● **Your assignment**: Give back, unchanged, the lines from the one containing "with each engagement." to the end of the listing, inclusive of both.

____

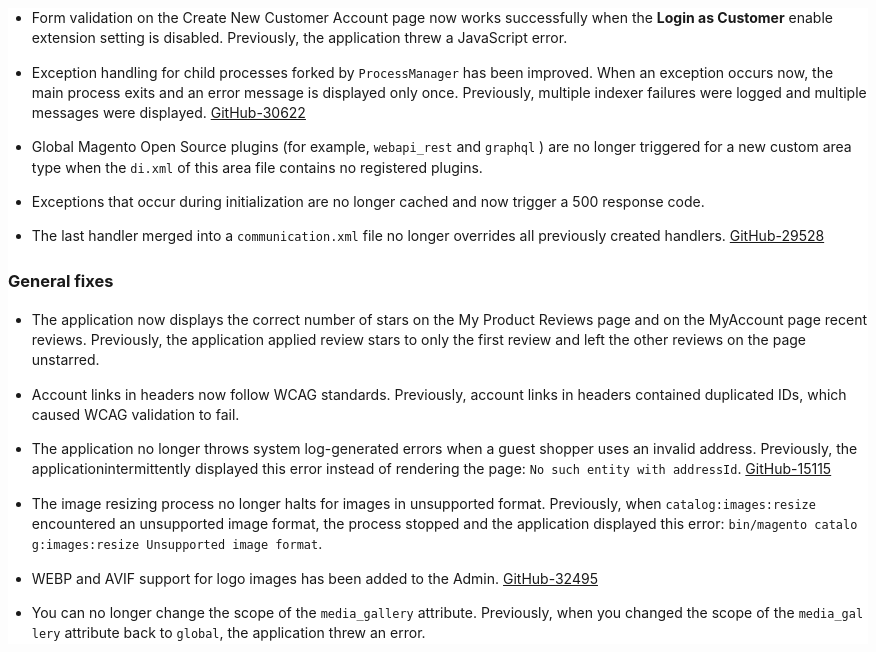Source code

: 

*  Form validation on the Create New Customer Account page now works successfully when the **Login as Customer** enable extension setting is disabled. Previously, the application threw a JavaScript error.



*  Exception handling for child processes forked by `ProcessManager` has been improved. When an exception occurs now, the main process exits and an error message is displayed only once. Previously, multiple indexer failures were logged and multiple messages were displayed. [GitHub-30622](https://github.com/magento/magento2/issues/30622)



*  Global Magento Open Source plugins (for example, `webapi_rest` and `graphql` ) are no longer triggered for a new custom area type when the `di.xml` of this area file contains no registered plugins.



*  Exceptions that occur during initialization are no longer cached and now trigger a 500 response code.



*  The last handler merged into a `communication.xml` file no longer overrides all previously created handlers. [GitHub-29528](https://github.com/magento/magento2/issues/29528)

### General fixes



*  The application now displays the correct number of stars on the My Product Reviews page and on the MyAccount page recent reviews. Previously, the application applied review stars to only the first review and left the other reviews on the page unstarred.



*  Account links in headers now follow WCAG standards. Previously, account links in headers contained duplicated IDs, which caused WCAG validation to fail.



*  The application no longer throws system log-generated errors when a guest shopper uses an invalid address. Previously, the applicationintermittently displayed this error instead of rendering the page: `No such entity with addressId`. [GitHub-15115](https://github.com/magento/magento2/issues/15115)



*  The image resizing process no longer halts for images in unsupported format. Previously, when `catalog:images:resize` encountered an unsupported image format, the process stopped and the application displayed this error: `bin/magento catalog:images:resize Unsupported image format`.



*  WEBP and AVIF support for logo images has been added to the Admin. [GitHub-32495](https://github.com/magento/magento2/issues/32495)



*  You can no longer change the scope of the `media_gallery` attribute. Previously, when you changed the scope of the `media_gallery` attribute back to `global`, the application threw an error.


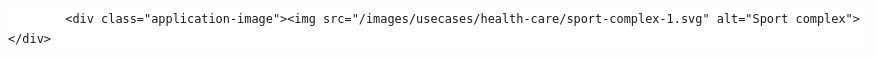             <div class="application-image"><img src="/images/usecases/health-care/sport-complex-1.svg" alt="Sport complex"></div>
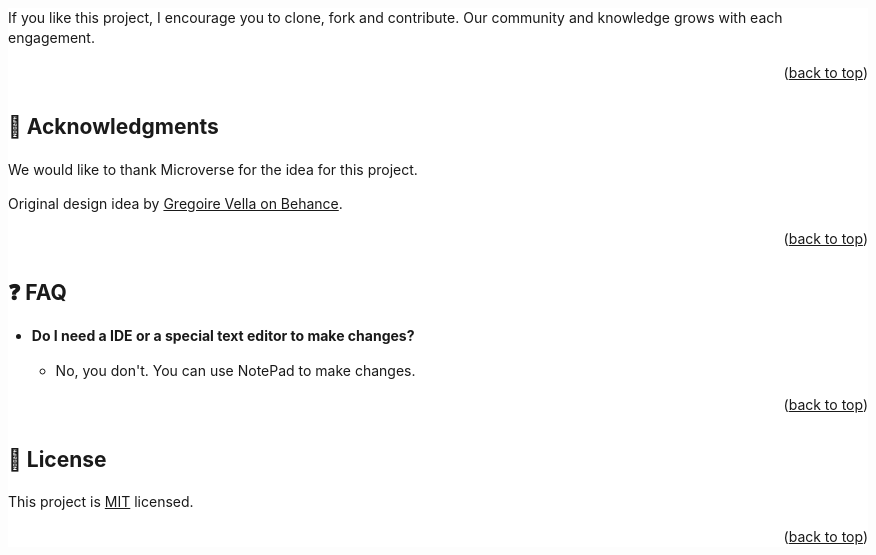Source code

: If you like this project, I encourage you to clone, fork and contribute. Our community and knowledge grows with each engagement.

<p align="right">(<a href="#readme-top">back to top</a>)</p>

## 🙏 Acknowledgments <a id="acknowledgements"></a>

We would like to thank Microverse for the idea for this project.

Original design idea by [Gregoire Vella on Behance](https://www.behance.net/gregoirevella).


<p align="right">(<a href="#readme-top">back to top</a>)</p>

## ❓ FAQ <a id="faq"></a>

- **Do I need a IDE or a special text editor to make changes?**

  - No, you don't. You can use NotePad to make changes.

<p align="right">(<a href="#readme-top">back to top</a>)</p>

## 📝 License <a id="license"></a>

This project is [MIT](./LICENSE) licensed.

<p align="right">(<a href="#readme-top">back to top</a>)</p>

____

● **Exercise result**:
: If you like this project, I encourage you to clone, fork and contribute. Our community and knowledge grows with each engagement.

<p align="right">(<a href="#readme-top">back to top</a>)</p>

## 🙏 Acknowledgments <a id="acknowledgements"></a>

We would like to thank Microverse for the idea for this project.

Original design idea by [Gregoire Vella on Behance](https://www.behance.net/gregoirevella).


<p align="right">(<a href="#readme-top">back to top</a>)</p>

## ❓ FAQ <a id="faq"></a>

- **Do I need a IDE or a special text editor to make changes?**

  - No, you don't. You can use NotePad to make changes.

<p align="right">(<a href="#readme-top">back to top</a>)</p>

## 📝 License <a id="license"></a>

This project is [MIT](./LICENSE) licensed.

<p align="right">(<a href="#readme-top">back to top</a>)</p>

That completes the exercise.